Théâtre du Casino : première représentation de Hulda, opéra en quatre actes et un épilogue, d’après une légende Scandinave de Bjœrnstjerne Bjœrnson, par M. Charles Grandmougin, musique de César Franck.

Parler des tribulations des compositeurs français, obligés d’aller porter leurs œuvres à l’étranger, est devenu un lieu commun : c’est une triste histoire que nous avons souvent racontée, et que nous aurons à redire encore, car nos scènes lyriques sont insuffisantes pour la production nationale, et les directeurs parisiens se contentent aujourd’hui de recueillir la moisson des autres, sans tenir à l’honneur d’ensemencer.

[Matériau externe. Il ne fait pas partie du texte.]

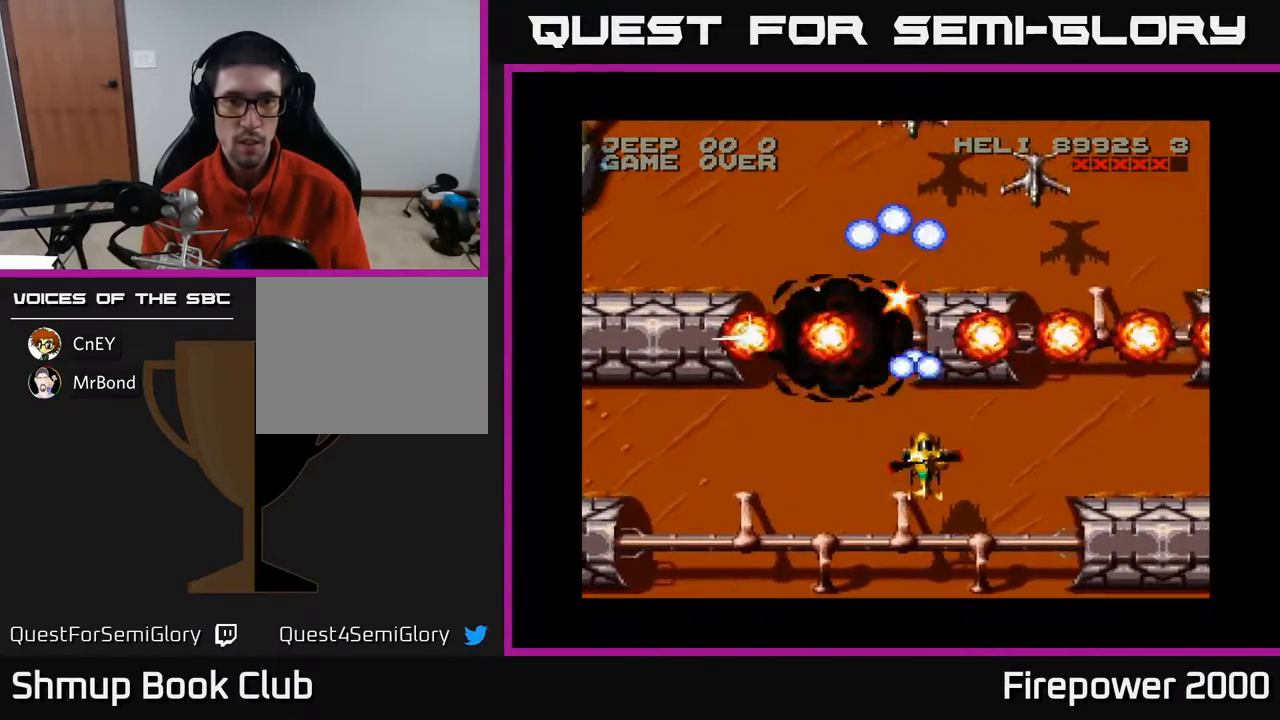
{"buttons": ["A", "DPAD_RIGHT"], "events": [[200, "DPAD_DOWN", "up"]]}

César Franck, un des plus grands maîtres qu’ait produits l’art moderne, n’avait pu arriver de son vivant à la scène ; quel hasard l’y amène aujourd’hui ? C’est une légende qu’il faut raconter.

M. Gunsbourg, directeur du théâtre de Monte-Carlo, voulait donner cet hiver un ouvrage nouveau, ainsi qu’il le fait tous les ans. Il alla trouver l’éditeur Choudens, qui a en portefeuille vingt opéras inédits de compositeurs français. Le nom de César Franck fut prononcé : la partition d’Hulda fut exhumée. M. Gunsbourg emporta le manuscrit et se fit jouer l’œuvre... jusqu’à ce qu’il la sût par cœur. Il l’admirait chaque jour davantage, mais, craignant les illusions de l’homme qui vient de faire une découverte, il voulut avoir un avis sûr.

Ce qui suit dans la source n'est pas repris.